→ What is required
How many lines in the entries below contain "لهدف"? Answer with the number only.

--- START ---

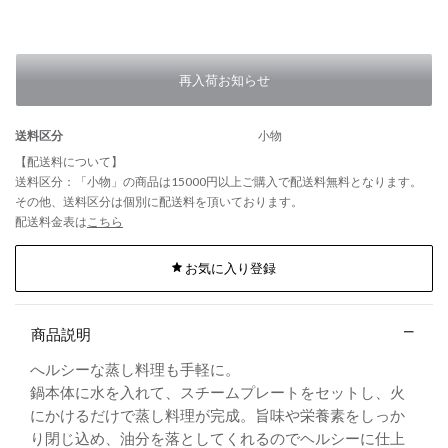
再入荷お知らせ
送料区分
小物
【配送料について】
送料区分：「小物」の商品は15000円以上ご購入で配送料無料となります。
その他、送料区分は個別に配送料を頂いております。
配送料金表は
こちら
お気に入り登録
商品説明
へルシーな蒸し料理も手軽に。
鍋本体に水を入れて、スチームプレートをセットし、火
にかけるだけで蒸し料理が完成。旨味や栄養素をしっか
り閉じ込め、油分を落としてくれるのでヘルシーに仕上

--- END ---
--- START ---

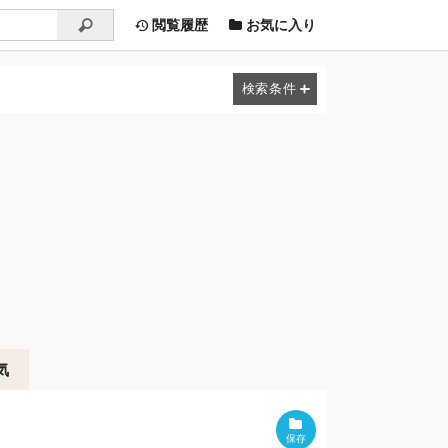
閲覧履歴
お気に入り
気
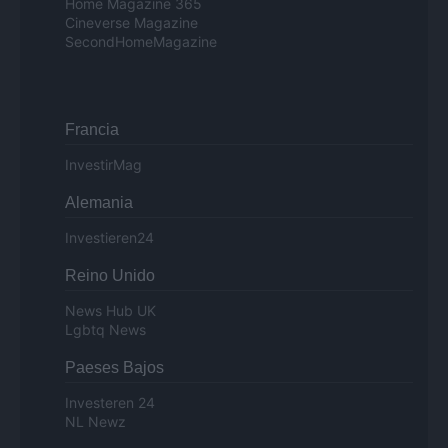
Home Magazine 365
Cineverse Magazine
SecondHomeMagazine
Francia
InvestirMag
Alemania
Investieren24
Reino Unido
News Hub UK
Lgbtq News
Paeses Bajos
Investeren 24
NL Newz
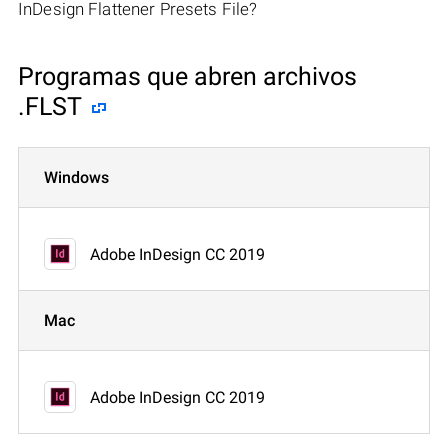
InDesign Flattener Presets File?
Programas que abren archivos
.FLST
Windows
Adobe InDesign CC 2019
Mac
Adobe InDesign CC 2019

--- END ---
--- START ---

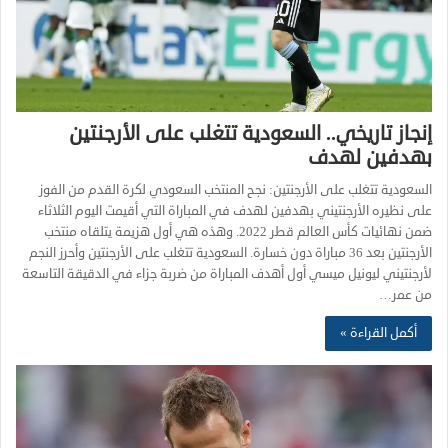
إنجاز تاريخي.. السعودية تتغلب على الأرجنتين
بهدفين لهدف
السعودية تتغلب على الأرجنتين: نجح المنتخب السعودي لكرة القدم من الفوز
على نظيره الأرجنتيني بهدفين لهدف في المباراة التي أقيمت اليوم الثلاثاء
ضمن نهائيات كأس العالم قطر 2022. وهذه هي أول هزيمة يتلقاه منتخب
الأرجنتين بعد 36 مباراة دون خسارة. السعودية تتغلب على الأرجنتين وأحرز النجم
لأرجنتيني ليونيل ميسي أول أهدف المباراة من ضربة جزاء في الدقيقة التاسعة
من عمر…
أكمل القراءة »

--- END ---

→ Solution to this problem
2